I need to process thousands of files stored in an S3 bucket. My idea was to spin up a bunch of EC2 VMS (96 cores each) and have them contact a MySQL database via python to get 96 S3 paths to the files it needs to process. I also want to log if it is in progress or has been processed with an IN_PROGRESS AND PROCESSED column set to 0 or 1. I have the current statement, the problem I am running into is that it updates the IN_PROGRESS value, but I am not sure how to select/return the 96 filenames needed to process. I cannot run SELECT * FROM temp, after running the update it returns an error.
UPDATE dev_gba.`dev-l1c` as dev
SET dev.IN_PROGRESS = 1
WHERE dev.`index` in (SELECT * FROM (SELECT `index`
FROM dev_gba.`dev-l1c`
WHERE IN_PROGRESS =0 AND PROCESSED =0
ORDER BY RAND()
LIMIT 96) temp );
My other idea was to get the EC2 instance id using python, update an INSTANCE_ID column and then use another statement to get the rows with that specific instance id. The other challenge I can't seem to figure out is preventing other instances from selecting the same rows. If I have 10 instances querying the database at the same time for 96 random rows I am concerned there might be some overlap. My thought to solve this were to add some random wait time in my python script.
CodePudding user response:
Your question isn't super clear about where you get these instances, so I'm guessing a bit.

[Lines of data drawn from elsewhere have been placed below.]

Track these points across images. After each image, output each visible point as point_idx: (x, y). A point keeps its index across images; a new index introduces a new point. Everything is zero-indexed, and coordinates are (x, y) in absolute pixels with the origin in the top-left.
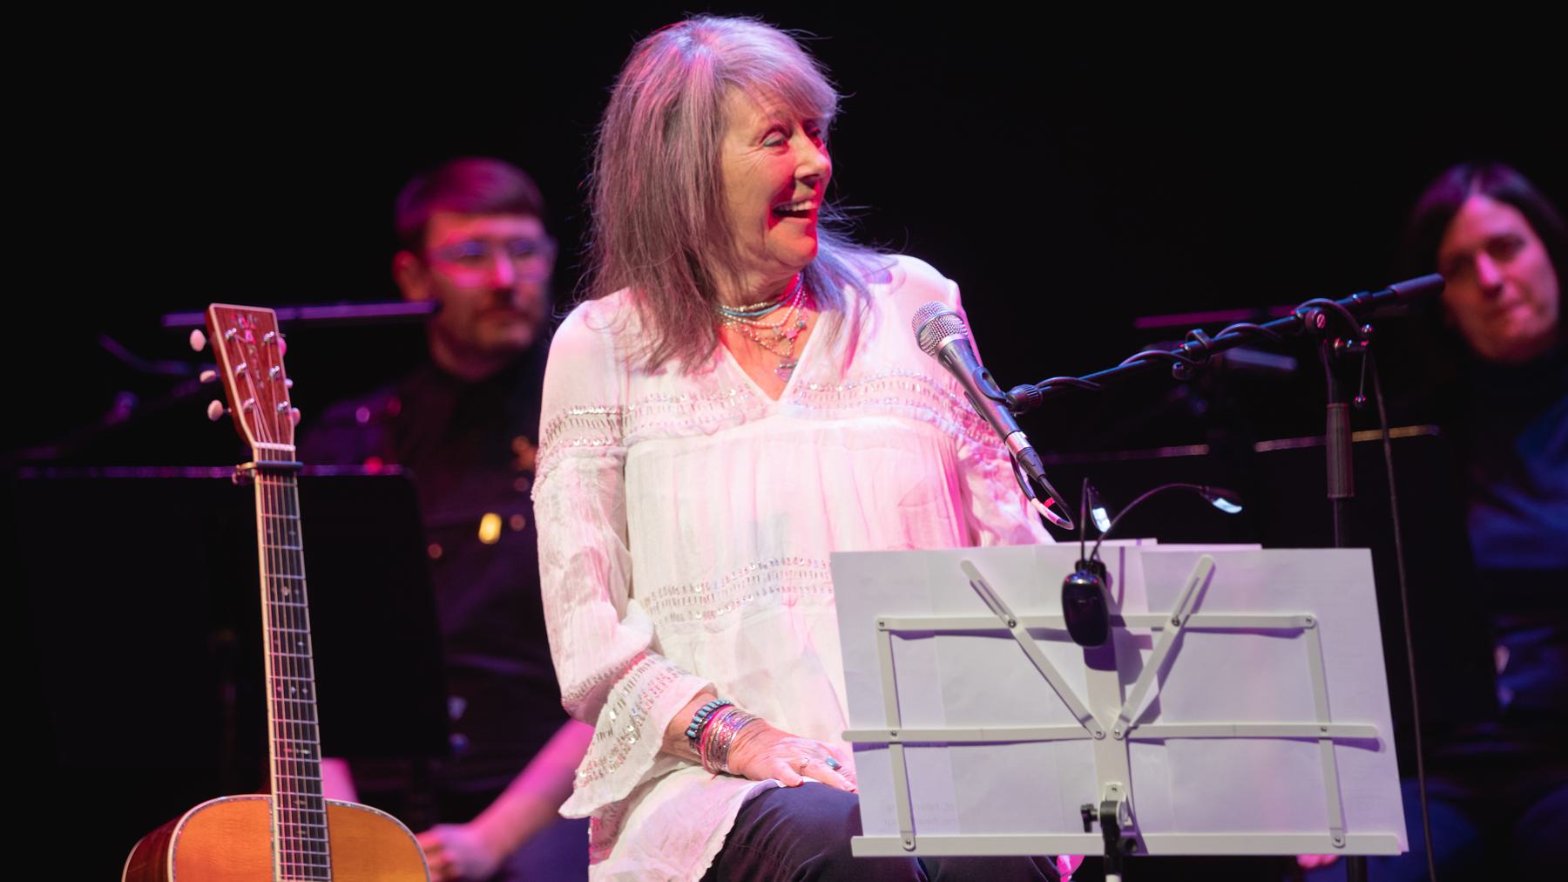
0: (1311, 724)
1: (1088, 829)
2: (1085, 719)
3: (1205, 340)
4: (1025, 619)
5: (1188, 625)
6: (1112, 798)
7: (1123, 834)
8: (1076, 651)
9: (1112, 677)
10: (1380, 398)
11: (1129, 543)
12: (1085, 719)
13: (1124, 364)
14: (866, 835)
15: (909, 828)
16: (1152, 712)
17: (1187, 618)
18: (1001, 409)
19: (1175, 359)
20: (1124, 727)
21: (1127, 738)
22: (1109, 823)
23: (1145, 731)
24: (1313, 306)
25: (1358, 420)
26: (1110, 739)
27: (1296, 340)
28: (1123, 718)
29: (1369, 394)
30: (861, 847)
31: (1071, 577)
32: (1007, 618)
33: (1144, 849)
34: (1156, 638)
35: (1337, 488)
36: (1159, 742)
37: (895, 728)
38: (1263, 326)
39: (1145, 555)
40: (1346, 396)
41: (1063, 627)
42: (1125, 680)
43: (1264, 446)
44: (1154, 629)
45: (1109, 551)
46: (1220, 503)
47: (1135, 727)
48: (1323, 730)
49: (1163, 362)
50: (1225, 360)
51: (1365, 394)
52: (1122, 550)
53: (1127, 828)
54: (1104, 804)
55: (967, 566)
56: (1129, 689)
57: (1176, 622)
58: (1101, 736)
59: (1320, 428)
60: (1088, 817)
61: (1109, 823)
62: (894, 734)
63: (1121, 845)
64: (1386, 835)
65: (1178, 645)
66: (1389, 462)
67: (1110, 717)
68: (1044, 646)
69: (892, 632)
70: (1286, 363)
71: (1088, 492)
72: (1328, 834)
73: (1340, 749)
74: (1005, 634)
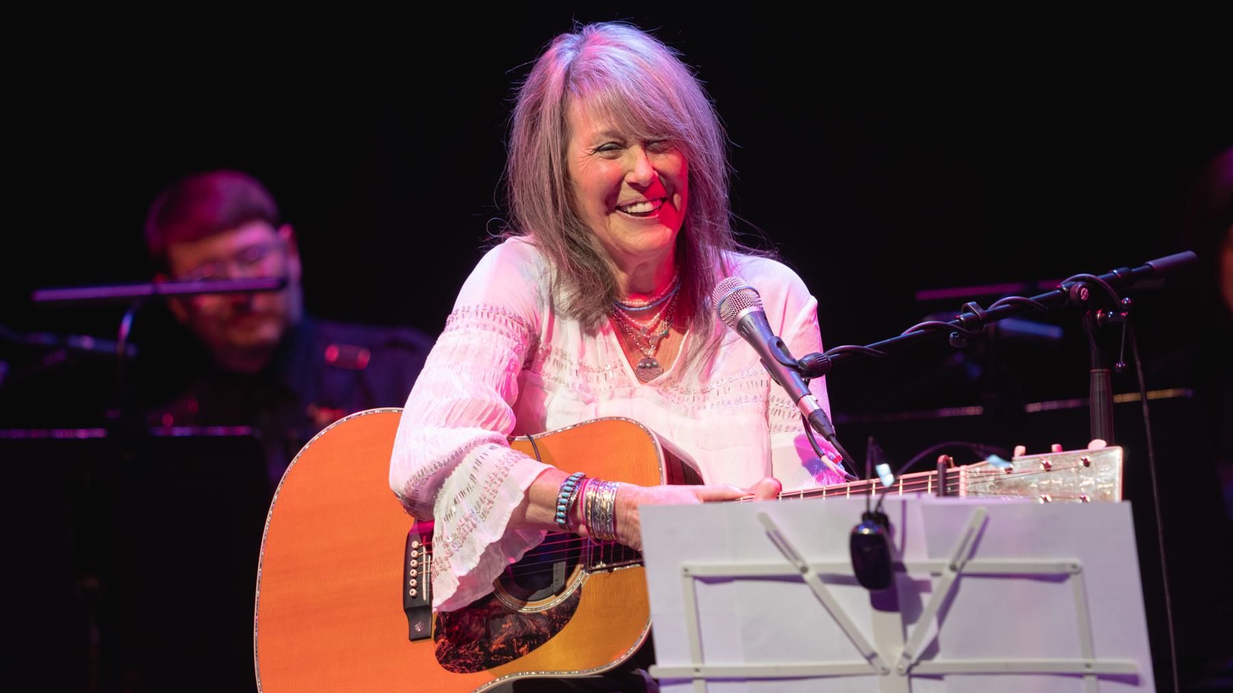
0: (1076, 661)
2: (871, 657)
3: (979, 312)
4: (817, 566)
5: (966, 570)
8: (861, 595)
9: (895, 618)
10: (1139, 364)
12: (871, 657)
13: (904, 334)
16: (932, 650)
17: (963, 565)
18: (794, 374)
19: (951, 329)
20: (907, 663)
21: (910, 674)
23: (925, 667)
24: (1077, 280)
25: (1118, 383)
26: (894, 674)
28: (906, 655)
31: (858, 527)
32: (800, 564)
34: (935, 583)
36: (938, 677)
37: (698, 665)
38: (1031, 299)
39: (926, 508)
41: (849, 572)
43: (1033, 407)
45: (892, 505)
47: (916, 664)
48: (1088, 666)
49: (943, 330)
50: (997, 329)
52: (904, 503)
55: (764, 518)
56: (911, 629)
57: (953, 568)
58: (886, 672)
62: (697, 670)
66: (1147, 422)
68: (834, 591)
69: (696, 578)
70: (1054, 332)
71: (872, 449)
73: (1103, 684)
74: (797, 579)
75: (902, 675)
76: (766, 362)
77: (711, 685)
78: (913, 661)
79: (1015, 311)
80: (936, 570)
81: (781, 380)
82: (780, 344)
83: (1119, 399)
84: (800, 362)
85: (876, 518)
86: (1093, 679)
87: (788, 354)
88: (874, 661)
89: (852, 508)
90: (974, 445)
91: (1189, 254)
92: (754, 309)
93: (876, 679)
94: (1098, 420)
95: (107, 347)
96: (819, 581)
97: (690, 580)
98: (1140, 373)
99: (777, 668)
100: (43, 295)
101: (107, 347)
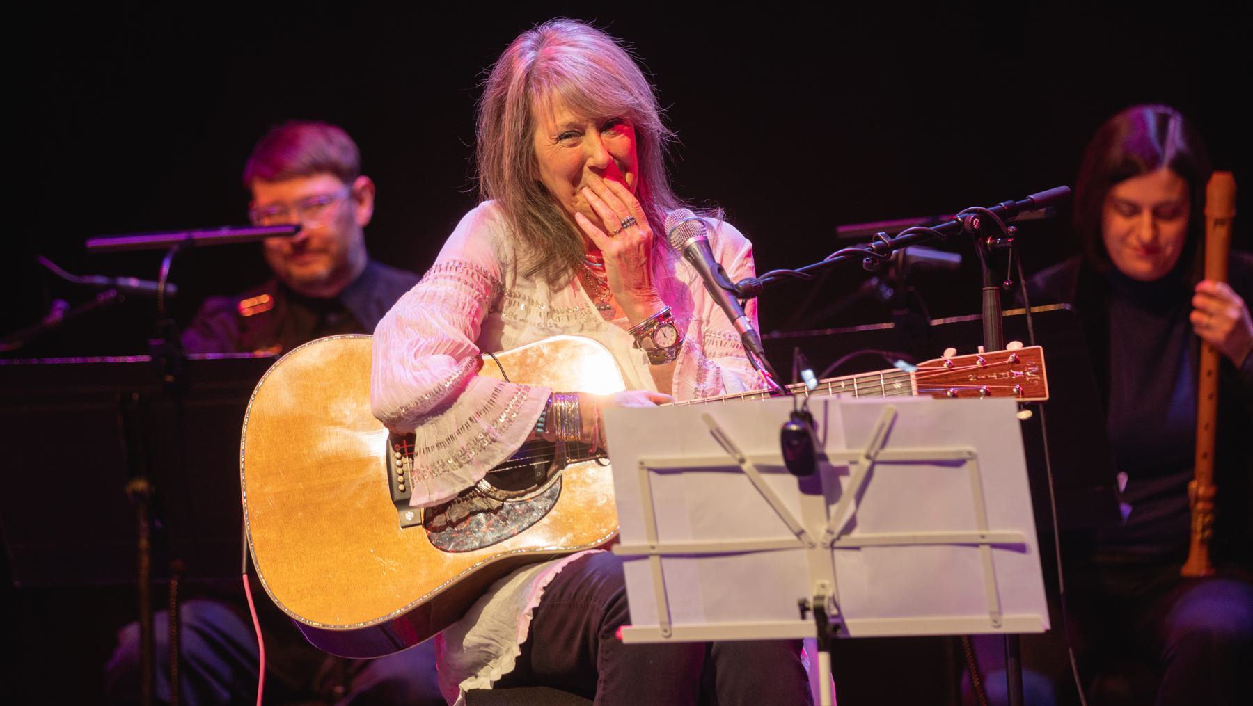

Try some SQL like this to avoid race conditions. Be sure to use MySQL's InnoDB storage engine; MyISAM and AriaDB don't support transactions.
BEGIN TRANSACTION;
/* get the indexes to process */
CREATE TEMPORARY TABLE to_process
SELECT index FROM dev_gba.`dev-l1c`
WHERE IN_PROGRESS = 0
AND PROCESSED =0
ORDER BY RAND()
LIMIT 96;
/* do your update */
UPDATE dev_gba.`dev-l1c` SET IN_PROGRESS = 1
WHERE index IN (SELECT index FROM to_process);
/* retrieve the items to process */
SELECT *
FROM dev_gba.`dev-l1c`
WHERE index IN (SELECT index FROM to_process);
/* get rid of the temp table */
DROP TABLE to_process;
/* end the transaction */
COMMIT;
Something to consider: AWS virtual machines are often I/O and network bound. You may get better throughput by using smaller, and dramatically cheaper, instances, and using less concurrency per instance. Plus, there's plenty of OS work to do when you're doing a lot of concurrent file or network operations. Leave at least a core or two for that work.